Given problem 1: In the records, rename "satellite image" to "aerial photo" in everything from the start down to the line containing "<instances>". Give those lines back otherwise unchanged, with the pictures left out.

Excerpt to read:
Skip to content

cisnlp/COPSD

Repository files navigation

Crosslingual On-Policy Self-Distillation for Multilingual Reasoning

arXiv AfriMGSM-Train-DataSet PolyMath-Train-DataSet

Official code release for Crosslingual On-Policy Self-Distillation for Multilingual Reasoning.

Links: Paper Β· TrainData1 Β· TrainData2

Overview

Large language models have achieved strong mathematical reasoning performance in English, but this ability is not equally accessible across languages. In particular, low-resource languages often show much lower reasoning accuracy, even when the underlying reasoning problem is equivalent.

We propose Crosslingual On-Policy Self-Distillation (COPSD), a framework that transfers a model's own high-resource reasoning behavior to low-resource languages. COPSD uses the same model as both student and teacher:

During training:

  • the student receives only the low-resource or target-language problem and generates an on-policy reasoning trajectory;
  • the teacher receives privileged crosslingual context, including the English problem translation and the English reference solution;
  • training minimizes a full-distribution token-level divergence between the teacher and student policies on the student's own rollouts.

This repository builds on the original OPSD codebase and adapts it for crosslingual and low-resource multilingual mathematical reasoning.

Method Sketch

Low-resource target-language problem
        β”‚
        β–Ό
 Student policy generates an on-policy reasoning trajectory
        β”‚
        β–Ό
 Same model as teacher, conditioned on privileged English context
        β”‚
        β”œβ”€β”€ English problem translation
        └── English reference solution
        β”‚
        β–Ό
 Full-distribution token-level self-distillation loss on the student's own rollout

Repository Structure

.

Given problem 2: From the COPSD repository page, copy everything from "Repository files navigation" down to "problem is equivalent." word for word.

Source records:
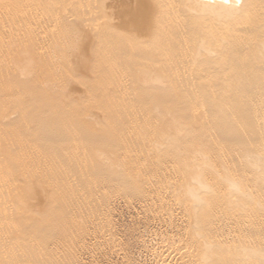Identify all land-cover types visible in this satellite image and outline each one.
I'll return each instance as SVG.
<instances>
[{"label":"bare ground","instance_id":"bare-ground-1","mask_svg":"<svg viewBox=\"0 0 264 264\" xmlns=\"http://www.w3.org/2000/svg\"><path fill=\"white\" fill-rule=\"evenodd\" d=\"M98 1L0 0V15L5 17V21L8 19L4 22L0 17V21L4 22V24L2 21L0 23V50L17 51L21 48L25 51L24 54L18 51V53L10 52L23 55L19 56L20 58L14 55L15 59L8 55L5 58L1 56L4 61L0 58L2 61L0 62L6 64L7 56L10 57L12 63H9L10 58L8 63L13 65L14 60L15 66L20 68L21 75H25L33 63V58L27 57L30 48L41 46L40 48L46 47L48 50L57 46L63 49L59 61L67 64L69 57L75 54L70 53V50L81 49L79 47L83 46L88 48L90 56H86L88 52H85L86 57L80 56V63L77 62L80 65H87V68L91 67L92 71H86L93 75L96 69L121 68L116 65L120 60L123 61V55L133 59L137 57L138 60L140 58V64H135L133 69L132 66L131 68L122 66V69L126 68L128 76L135 77L134 81L126 85V90L133 98L131 96L132 99H128L130 102L127 100L129 104L125 109L130 112L132 108L130 106L134 104L133 109H135L138 105L140 112L137 108L136 111L140 113L138 121H140L141 138L132 130L127 129L126 133L118 122L116 125H114L115 121L112 123L113 129L109 127L111 126V119L108 117L110 110H107L108 116L105 111L101 118L99 117L101 114L98 116L89 112L87 114L91 115L88 116L84 113L86 110L79 113L80 109H78L76 120L75 117L71 118L72 125H68L72 128L67 127L69 130L65 128L66 125L63 126L67 122L64 120L65 115L68 118L69 114L62 110V113H59L64 121L63 125L60 123L62 134L64 129L69 131L68 134L72 137L76 148L74 149L81 151V154L78 152L80 156L84 155L81 159L84 160L85 157L97 159L92 165L97 164L98 160L112 158L115 153L102 154L101 151L109 143L113 146L111 140L114 138V143L122 138V143L127 140L126 144L132 134L138 136L140 145L137 146L140 147L141 154V156L137 155L138 159L139 156L142 157L145 145L152 148V154L149 151L142 157L146 165L143 162L144 165L140 170L152 169V174L158 173L160 176L164 175V179L167 177L173 179L171 183L175 194L173 201L183 212L186 218L184 221L189 228L184 248L169 247L171 253L169 259L172 262L168 261V264H264V0H131V5H127V7L131 6V9L126 8L123 11L122 7L120 9L122 14L126 12L123 15L127 17L123 19L124 21L131 19L133 15L136 17H133L134 19L139 20L140 31H136L139 32L138 35L134 33L133 27L128 31L124 29L127 26L123 27L119 24V21L123 23V20L118 21L115 7V11L111 7L112 0H101L99 6L94 5ZM51 7L55 8L53 10L56 12L55 15ZM116 9L118 10V7ZM26 12L31 13L28 17L32 21L45 14L46 16H43H50L48 19L50 21L52 19V22H49L50 26L44 29L39 23L42 20L46 22L47 18L44 20L39 17L41 21H37L38 23L35 21L34 26L39 25L40 30L34 35L32 29L34 27L31 28L30 23H25L26 19L25 22L19 21L15 24L14 18L20 20ZM34 12H39V16L35 17L32 14ZM122 14H118L120 18ZM129 15L131 18H128ZM42 28L44 31L41 30ZM34 50L36 53V49ZM132 53L134 54L129 57ZM37 55L39 56V53L35 56ZM42 55L35 59L42 58ZM137 59L135 60L138 62ZM40 60L43 62H40L41 65L44 64V61ZM65 64L64 67L62 64L61 66L65 68ZM34 65L35 70L41 67L39 62ZM137 66L140 69L136 68ZM67 68L69 69V67L65 69ZM126 71H122L123 75ZM88 72H84L85 75ZM82 77L78 80H83L84 85L88 84L85 83L86 78L82 79ZM94 77L95 74L91 76ZM92 82L94 83L92 85L96 83L97 86L106 85L101 81L95 83L92 80ZM134 82L138 88L130 87ZM78 84L80 88L81 82ZM89 84L91 85V81ZM85 87L86 90L83 91ZM89 87L92 88L86 85L83 86V90L80 88L81 90L75 92L77 88L73 92L70 88V90L66 88L62 93L60 92L62 95L60 100L62 102L63 98L65 103L73 104L74 100L75 104H83L92 93L89 92L91 91ZM93 89L95 91V86ZM40 98L41 101L44 100L43 96ZM111 101H106L101 105L102 107L100 105L99 108L96 107L99 111L110 109L113 104ZM120 101L124 103V100ZM22 103L26 105L27 102L23 100ZM27 106H30L32 114L31 128L35 130L33 137L42 145L45 143L54 145L57 137L55 136L54 139L52 132L56 125L55 122L51 121L53 122L51 123L45 119V107L41 102L40 105L36 102H28ZM77 107L80 106L77 105L75 108ZM125 109L123 108V111ZM98 110H95V113ZM126 110L124 113H127ZM118 112L116 114L119 115L120 111ZM37 116L39 118L35 120ZM106 117L108 119H104ZM66 134L67 132L64 133L65 136ZM25 135L27 134L23 136ZM116 144L114 146L117 147ZM118 144L121 145L119 142ZM125 144H123L124 151L121 146L117 150L118 152L122 150L124 154L122 151L117 154H122V159L125 161L131 160L127 166L129 167L133 162L134 152L129 151L130 144L128 147H125ZM42 150L44 149L41 146ZM38 151L41 153L40 149ZM114 158L118 157L114 156ZM92 159H89V162L94 161ZM84 161L83 163L89 164L88 161ZM129 168L125 169L128 171ZM113 171L111 170V174L109 171V174L112 175ZM134 172L132 176H135ZM131 175L129 177H132ZM169 195L171 197V194ZM15 199L8 202L0 194V226L3 220L6 223L25 222V215L23 218L21 214L15 213L21 208V206L18 208V205L22 204L17 197ZM28 207L30 206H26V209ZM20 212L22 213L23 210ZM5 225L11 228L10 224ZM3 227L1 226L0 229ZM183 232L185 234V231ZM0 243L4 244L3 246L0 244L2 248L0 264H7L3 255L9 245ZM8 256L11 257L9 254Z\"/></svg>","mask_w":264,"mask_h":264},{"label":"rangeland","instance_id":"rangeland-1","mask_svg":"<svg viewBox=\"0 0 264 264\" xmlns=\"http://www.w3.org/2000/svg\"><path fill=\"white\" fill-rule=\"evenodd\" d=\"M100 1L94 5L97 4V6H99L98 4ZM130 1L131 0H118L117 2V0H112L114 5L112 4L111 7H113V10L115 7L116 11H114L117 15L115 12L114 13L118 21L119 19L123 20L126 17H123L126 13L123 12L124 14H122L123 9H131V6L127 7L129 4L131 5L132 1ZM89 7L91 8V4ZM117 7L118 10L116 9ZM121 7L122 11L120 9ZM54 9H52V11ZM58 9L56 10L61 11ZM118 11L120 12L118 13ZM34 13L32 14L35 17L39 16V12H36L37 14ZM42 13L40 12V14ZM55 13L56 12H54V15ZM25 14L28 15H23V18L21 17L20 20L19 18H14L16 19L15 24L26 19L27 22H25L26 20L24 22L30 23L32 25L31 28L34 27L32 28L34 30V35L40 30V28H38L39 25L40 27L43 26L44 29H47L46 26H50L48 23L52 22V19L51 21L48 19L50 16L45 17L46 15L43 14L45 16L40 15V19L45 20V18H47L48 20L46 19V22H44L43 20L41 21L38 19L39 17H34V22L41 21L36 27L34 26L36 25V22L33 24L34 22L32 19L28 17L31 13L26 12ZM118 14H122V18H120L121 16L119 17ZM1 15L0 17L3 18L4 22L8 21V19L5 21V17ZM126 15L128 16V14ZM134 16L135 15H133L132 18ZM128 18H131V16ZM132 18L125 19V21L123 20V23L119 21V24H122L121 26L123 27L127 26L126 28L124 27V29L127 30H130L133 27V31H135L134 33L138 35L139 32L137 33L136 31H140L138 29L139 20L134 19L136 17L133 18L134 20ZM14 19L13 23L15 22ZM3 20L1 21L3 22ZM126 20L128 21L126 22ZM4 22L2 24H4ZM42 22H44V24ZM43 28L41 30H43ZM119 30L121 31L120 28ZM43 31H39V33H43ZM17 38L19 39V37ZM40 47L30 48L31 50L29 52L27 51L29 53L27 55L29 56L25 54L27 57L33 58V63L29 66L28 71L25 72V75H21L20 68L15 66L16 63L14 64V60L13 65L9 64L12 63L11 58H16L14 55H17L18 58L22 57L21 55L25 52L23 49H17L19 53H23L20 55L14 54L17 51L13 49V51L10 49L0 50V58H2L1 56L5 58L6 55L11 57L7 56L8 59L6 58L5 61H9L10 58L11 62L8 63L7 61L6 64L4 62L1 63V60L4 61L3 58L0 60V194H2L4 199L8 202L16 200L15 197H17L22 203L21 205H18V208L21 206L22 209L20 208L16 210L18 212L15 213L21 214L23 218L26 216L25 222L22 221L23 223H11V221L6 223L4 220L1 222V226L3 227L4 225V227L0 229V242L9 245L8 250H5L6 253L3 255L5 256V262L7 264H11L12 261V264H168V261L171 263L172 260L169 259L171 254L168 250L169 247L184 248L186 246L185 237L188 235L189 228L185 223L186 218L183 212L181 209L179 210L180 207L174 202L175 194L173 193V187L171 184L173 183V179L171 178V180L169 177L164 179V175H161V177L158 173L152 174V169H148L150 172H148V170H140L145 163L142 157L144 155L146 156L149 151L150 154H152V148L145 145L147 148H144L143 155L140 157V147L137 146L140 145V139H138V136L141 138L140 121H138L140 119V116L138 118V115H140L138 112H140V110H138L139 108H137L138 105L136 103L137 106L135 107L138 112L136 111V108L133 109L134 104L130 106L132 107L130 112L125 109L127 104H129L128 99L130 98L131 100L133 98L131 93L126 90V85L134 81L135 78L133 75L128 76L126 68H131L132 66L133 69L136 65L140 64V58L138 60L137 57L133 59L123 55L124 63L121 60L118 64L116 62V66L119 65L121 68L117 69L118 67H116L114 69L113 67L112 69H96L95 73L93 71L95 77L91 78V76L93 77L92 73L86 70L92 71V68H89V66L87 68V65L79 64L81 57L90 56L88 48L80 46L79 48L81 49H71L70 53L75 54L68 59L74 63L70 62V64H68V61V63L65 64L64 62L59 61L63 49L57 46H54V49L49 48L50 50H47L46 47ZM34 49H36V53L34 52ZM85 52H88V55H86ZM1 53H5V55ZM37 53H39V56H35ZM40 53H44L43 55L41 54L42 58H40L44 61V64L42 65L41 63L43 62H41L40 59H35V57H41ZM133 54L134 53L130 54L129 57ZM136 55L137 53L135 56ZM138 57H140L139 54ZM135 59H137L138 62ZM77 61H79V63ZM126 61L129 62L130 65L129 63L127 64ZM38 62L40 64L39 66L42 68L37 67L38 70H35L34 64H37ZM61 64L62 66L65 64L69 69H65L66 67L63 68L64 66L62 67ZM122 66H126V68L124 67L125 70L122 69ZM80 67H82V69ZM139 67L137 66L136 68ZM83 70L85 73L88 72V74L85 75ZM122 71H126L127 74L125 73L123 75ZM76 73L78 75L81 74L79 75L80 77L83 75V77L86 78V82L85 80L84 82L88 83L86 84L87 87H92H89L88 89H91L89 92H92L90 94L93 96L91 97L89 94L88 99L83 104H75L73 100L74 106H72V103L70 104V102L68 103L66 101L68 103L67 105L63 98L61 102L60 96L62 95H60V92L62 93L66 88L68 90L71 89L70 91L72 92L76 88L78 90H74V92L81 90L80 88L83 90V86L86 85L82 83L83 80L79 81L81 78L76 75ZM92 80L94 82L101 81L106 85L103 87L97 86L96 82L95 85H92L94 84ZM90 81L91 85L89 84ZM78 82H81L82 84V86L80 84V88L78 87ZM94 86L95 91L99 90V92L94 91ZM133 86L134 88H138L135 82L130 85L132 88ZM99 87H102V89ZM104 88L105 90L103 91ZM68 90L67 92H69ZM85 90L86 87L83 91ZM100 91L103 92L100 93ZM42 96V99H44L43 101L40 100V97ZM110 97H115L117 102L115 98L112 99ZM64 98L66 99V97ZM23 100L27 102L26 105L22 103ZM113 100L116 103H114ZM120 100H124V103H120ZM125 100L128 101L126 102ZM106 101H111L113 103L112 106L114 107L111 106V108L115 110L107 108L106 110L99 111V105L101 106L102 104H105ZM28 102H36L37 105H40L41 102L45 107V119L48 122H55L56 127L52 134H54V139L56 137L57 139L54 145H48L45 143L46 146L44 147L45 144H40L36 138L33 137L35 135V130L31 128L32 114L30 106H27ZM77 105L80 107H77L76 109L75 107ZM5 106L9 107L6 108ZM84 106H86L85 108L87 109H85ZM96 106H98V108ZM115 107L117 108V112L119 110L122 116L116 114ZM130 107L127 108L130 109ZM82 108H84V110ZM123 108L127 113H124L125 110L123 111ZM74 109L75 111H73ZM62 110L63 112L65 110L69 114L68 118L65 115L67 119L64 117V120H67V124L65 123L64 125L62 124L64 122L62 121L63 117L59 114L62 113ZM77 110L79 113L86 110V112H84L85 115L89 112H91L92 115L97 114L99 116L101 114V116H99L101 118L102 114L104 116L105 111L107 113H105L106 116H108V111L110 110V114H112L113 117L110 116V114L108 116L111 119V126L109 125V127L116 125L118 122L126 133L127 129H129L132 130L133 133L136 132L134 134H137L138 136L132 134L130 137L133 140L129 138L128 142L130 141V143L127 142V145L125 144L127 140L122 143V138L118 139V141L116 140L117 144L114 143L115 138L112 139L113 141L110 139L113 146L109 143L108 146H106L108 149H106V147L105 149L103 148V152L101 151V153H115L111 156L112 158L109 160L106 159L107 161L103 159L100 161L98 160V165L96 163L92 165L97 159L94 160L89 158L90 160H94L89 162V159L85 157L86 159L84 158V160L86 162L88 161L89 164L83 163L84 160L81 159L82 155H79V153L81 154V151L79 149L75 150L74 142H72L73 139H71L72 137L68 134L69 131L63 128L65 131L63 130L64 132L62 134V127L60 128L61 125H66L65 128H67L68 125H72L73 119L71 118L75 117L76 120L78 116L76 115ZM95 110H98V112L101 113H95ZM114 111L116 113H114ZM87 115L89 116L91 114ZM108 117L104 119H108ZM38 118L39 116L34 119L37 120ZM114 121L115 123L113 125L112 123ZM135 124L138 125L136 126ZM66 132L67 134L65 136L64 133ZM22 134L27 135L23 136ZM59 135L61 137L63 135L64 137L60 138ZM118 142L121 143V145L118 144ZM114 144H116L117 147L114 146ZM123 144H125V147H128L130 144L128 149L129 151L133 150L132 152H134V159L133 162H131V166L129 165L130 168L127 166L130 164L131 160L125 161L122 159V154H124L123 151L125 150ZM110 145L111 147H109ZM41 146L44 149L42 150L43 153L41 151ZM119 146L123 148H121L123 150H121V155H119L121 151H117ZM39 149L41 153H38ZM139 154L140 156L138 159L137 155ZM77 156H79V158ZM114 156L118 158L116 159ZM83 157L84 155L82 158ZM155 160L154 163L156 164L157 160L156 162ZM108 168L110 170H108ZM125 168H129L128 171ZM111 170L115 171H113L112 175H110ZM140 171L145 172V174L143 172L140 173ZM133 172L135 176H132ZM148 173L149 175H146ZM130 175L132 177H129ZM155 175H158V178ZM167 192L171 194V197ZM26 206L30 207L26 209ZM20 210L25 212H22V214ZM30 212H32V214ZM5 224H10L11 228L6 227L7 225ZM12 224H14V226ZM183 231H185V234ZM2 244L1 246L4 245ZM1 246L0 253L2 252ZM8 254L11 257H9ZM161 255L163 257H161Z\"/></svg>","mask_w":264,"mask_h":264}]
</instances>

Exercise result 1:
Identify all land-cover types visible in this aerial photo and outline each one.
I'll return each instance as SVG.
<instances>

Exercise result 2:
Repository files navigation

Crosslingual On-Policy Self-Distillation for Multilingual Reasoning

arXiv AfriMGSM-Train-DataSet PolyMath-Train-DataSet

Official code release for Crosslingual On-Policy Self-Distillation for Multilingual Reasoning.

Links: Paper Β· TrainData1 Β· TrainData2

Overview

Large language models have achieved strong mathematical reasoning performance in English, but this ability is not equally accessible across languages. In particular, low-resource languages often show much lower reasoning accuracy, even when the underlying reasoning problem is equivalent.